Great question! When reviewing your paystubs, you'll want to look at the federal and state tax withholding amounts and calculate what percentage of your gross pay is being withheld. For federal taxes, a rough rule of thumb is that your withholding should be around 10-12% of your gross pay for someone in your income bracket. For state taxes, it varies by state but usually ranges from 3-6% depending on where you live. You can also do a quick annual projection: multiply your gross pay per period by the number of pay periods in a year, then multiply your tax withholdings by the same number. This gives you an estimate of your annual income and total withholdings. If you're consistently having around 15-18% total (federal + state) withheld from your paychecks, you're probably in good shape for owing little or getting a small refund. Much higher than that and you might be overwithholding.
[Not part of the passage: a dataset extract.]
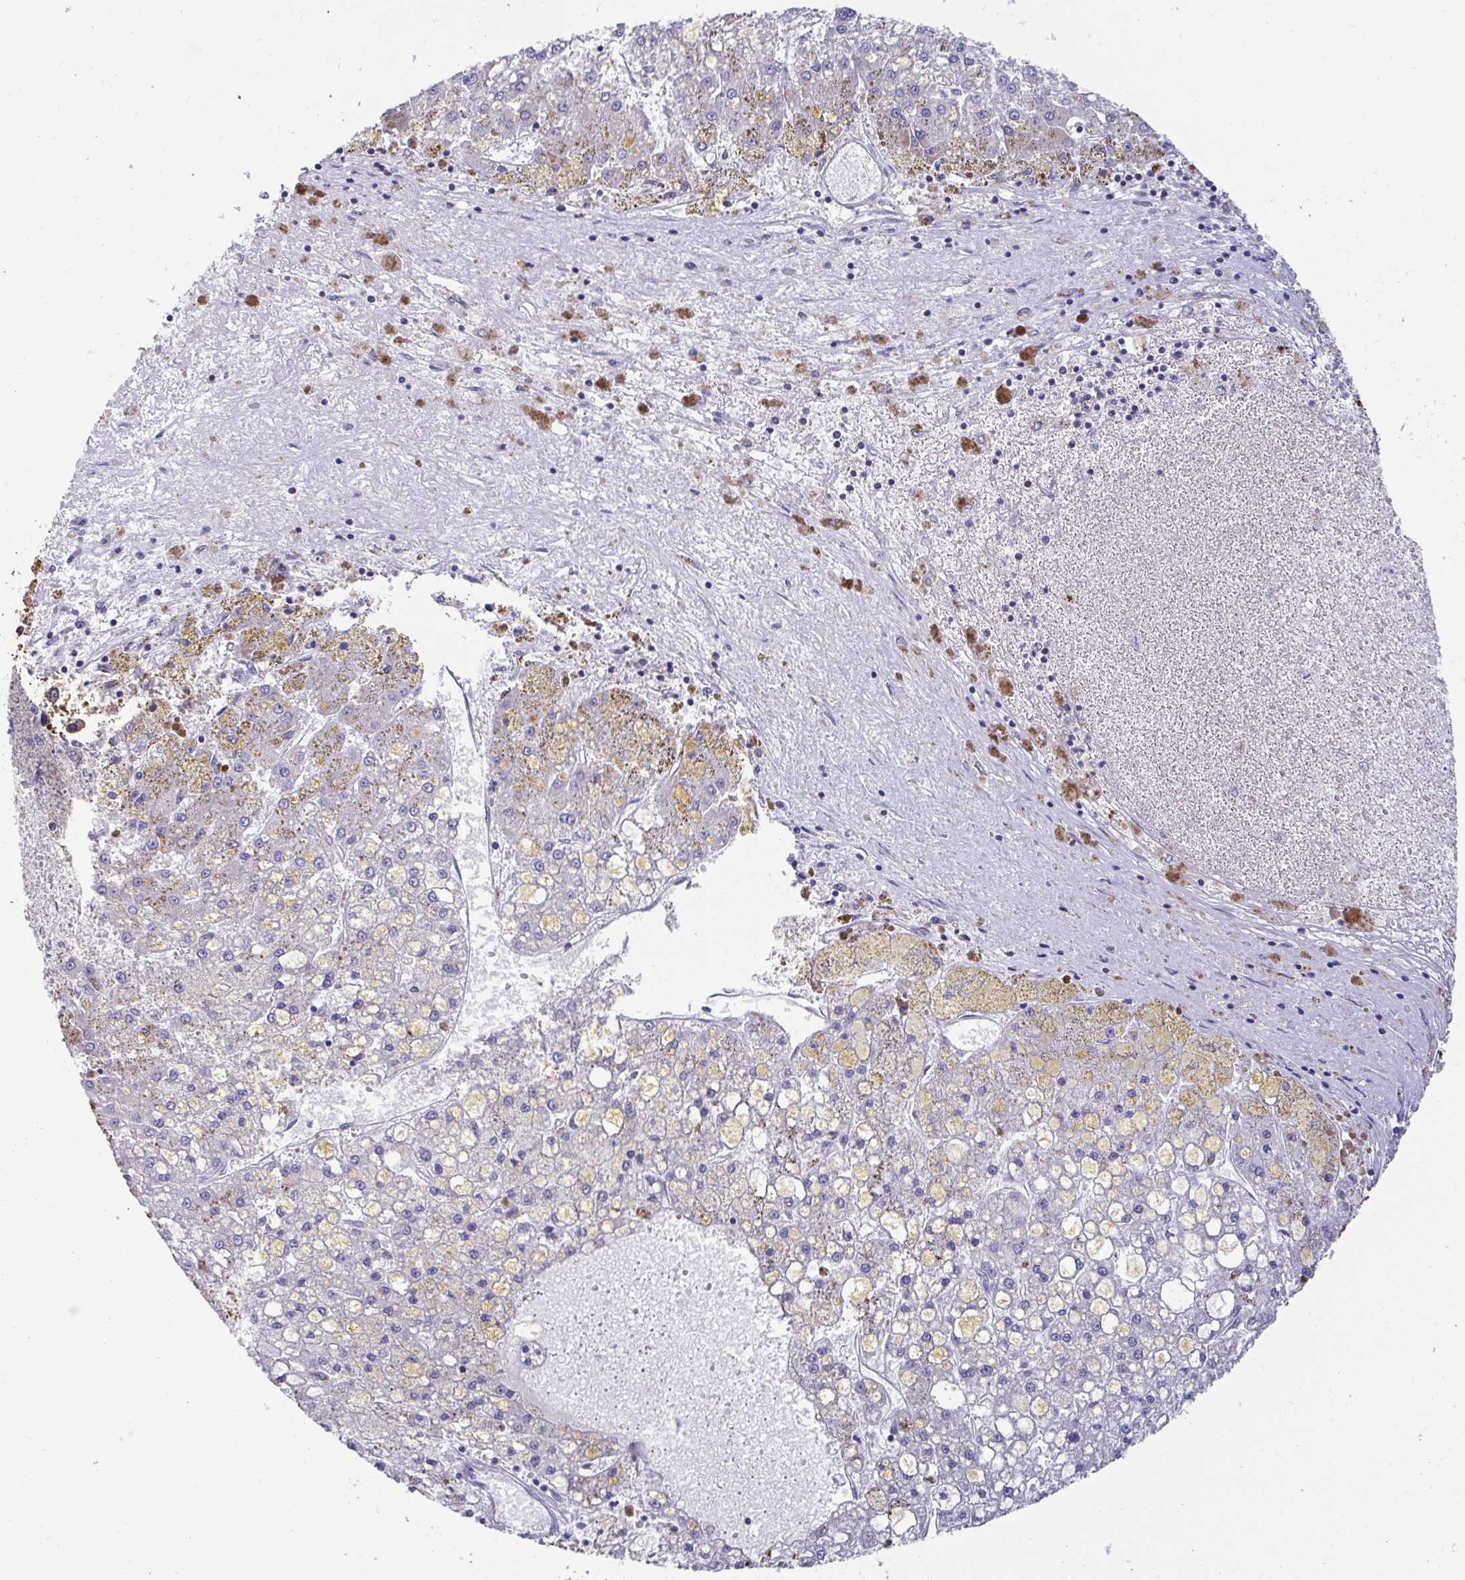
{"staining": {"intensity": "moderate", "quantity": "<25%", "location": "cytoplasmic/membranous"}, "tissue": "liver cancer", "cell_type": "Tumor cells", "image_type": "cancer", "snomed": [{"axis": "morphology", "description": "Carcinoma, Hepatocellular, NOS"}, {"axis": "topography", "description": "Liver"}], "caption": "A low amount of moderate cytoplasmic/membranous expression is seen in approximately <25% of tumor cells in liver cancer (hepatocellular carcinoma) tissue.", "gene": "BCAT2", "patient": {"sex": "male", "age": 67}}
The IRS withholding calculator I mentioned earlier is still your best bet for precision, but these rough percentages can help you spot-check if things look reasonable on your paystubs.

0 coins

Drake

•

I work in tax preparation and see this situation all the time with new workers! For someone in your position - married with one working spouse at 30 hours/week - $20 additional withholding is definitely overkill. Here's what I typically recommend: Start with $3-5 additional federal withholding and maybe $2-3 for state. That should give you a small cushion without tying up too much of your money throughout the year. Since you're new to this, a few key points: - Don't check Step 2(c) on your W-4 since your spouse doesn't work - The standard withholding tables are actually pretty accurate for lower income situations like yours - You can always file a new W-4 with HR if you need to adjust after seeing a few paychecks Remember, a huge refund isn't necessarily a good thing - it means you gave the government an interest-free loan all year. Better to keep that money in your pocket and maybe put it in a savings account where it can at least earn a little interest. Start conservative and adjust as needed. You've got this!

0 coins

The Boss

•

Thank you so much for the professional advice! It's really reassuring to hear from someone who works in tax prep. I was definitely overthinking this and about to tie up way too much of my paycheck. I'll go with your suggestion of $3-5 federal and $2-3 state to start. That seems much more reasonable than my original $20 idea! I really appreciate you confirming about not checking Step 2(c) - that was one of the most confusing parts of the form for me. Quick follow-up question: when you say I can file a new W-4 to adjust after seeing paychecks, how many pay periods would you recommend waiting before making that call? I don't want to keep changing it constantly, but I also want to catch any issues early.